Work item ▸ In full and exactly, please return the records, but keep out the pictures.

Saved entries:
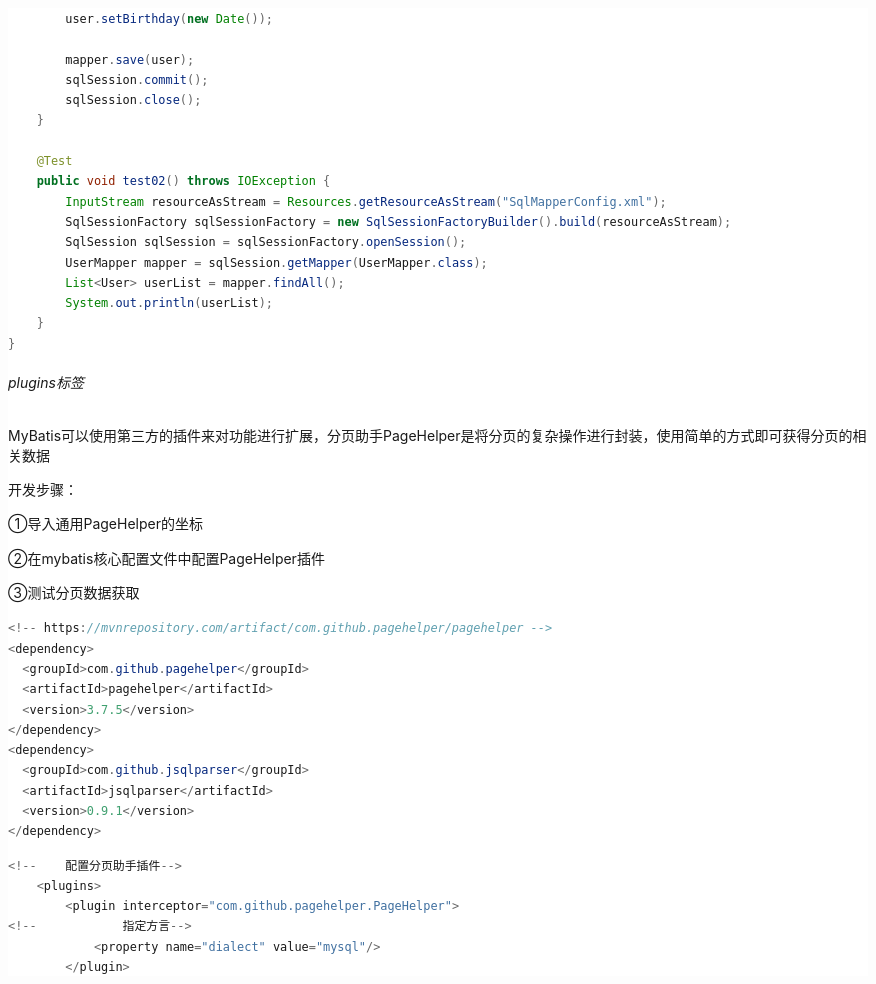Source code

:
 ```java
        user.setBirthday(new Date());

        mapper.save(user);
        sqlSession.commit();
        sqlSession.close();
    }

    @Test
    public void test02() throws IOException {
        InputStream resourceAsStream = Resources.getResourceAsStream("SqlMapperConfig.xml");
        SqlSessionFactory sqlSessionFactory = new SqlSessionFactoryBuilder().build(resourceAsStream);
        SqlSession sqlSession = sqlSessionFactory.openSession();
        UserMapper mapper = sqlSession.getMapper(UserMapper.class);
        List<User> userList = mapper.findAll();
        System.out.println(userList);
    }
}
```

######  plugins标签

MyBatis可以使用第三方的插件来对功能进行扩展，分页助手PageHelper是将分页的复杂操作进行封装，使用简单的方式即可获得分页的相关数据

开发步骤：

①导入通用PageHelper的坐标

②在mybatis核心配置文件中配置PageHelper插件

③测试分页数据获取

```java
<!-- https://mvnrepository.com/artifact/com.github.pagehelper/pagehelper -->
<dependency>
  <groupId>com.github.pagehelper</groupId>
  <artifactId>pagehelper</artifactId>
  <version>3.7.5</version>
</dependency>
<dependency>
  <groupId>com.github.jsqlparser</groupId>
  <artifactId>jsqlparser</artifactId>
  <version>0.9.1</version>
</dependency>
```

```java
<!--    配置分页助手插件-->
    <plugins>
        <plugin interceptor="com.github.pagehelper.PageHelper">
<!--            指定方言-->
            <property name="dialect" value="mysql"/>
        </plugin>
```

Task answer ▸
Source code

:
 ```java
        user.setBirthday(new Date());

        mapper.save(user);
        sqlSession.commit();
        sqlSession.close();
    }

    @Test
    public void test02() throws IOException {
        InputStream resourceAsStream = Resources.getResourceAsStream("SqlMapperConfig.xml");
        SqlSessionFactory sqlSessionFactory = new SqlSessionFactoryBuilder().build(resourceAsStream);
        SqlSession sqlSession = sqlSessionFactory.openSession();
        UserMapper mapper = sqlSession.getMapper(UserMapper.class);
        List<User> userList = mapper.findAll();
        System.out.println(userList);
    }
}
```

######  plugins标签

MyBatis可以使用第三方的插件来对功能进行扩展，分页助手PageHelper是将分页的复杂操作进行封装，使用简单的方式即可获得分页的相关数据

开发步骤：

①导入通用PageHelper的坐标

②在mybatis核心配置文件中配置PageHelper插件

③测试分页数据获取

```java
<!-- https://mvnrepository.com/artifact/com.github.pagehelper/pagehelper -->
<dependency>
  <groupId>com.github.pagehelper</groupId>
  <artifactId>pagehelper</artifactId>
  <version>3.7.5</version>
</dependency>
<dependency>
  <groupId>com.github.jsqlparser</groupId>
  <artifactId>jsqlparser</artifactId>
  <version>0.9.1</version>
</dependency>
```

```java
<!--    配置分页助手插件-->
    <plugins>
        <plugin interceptor="com.github.pagehelper.PageHelper">
<!--            指定方言-->
            <property name="dialect" value="mysql"/>
        </plugin>
```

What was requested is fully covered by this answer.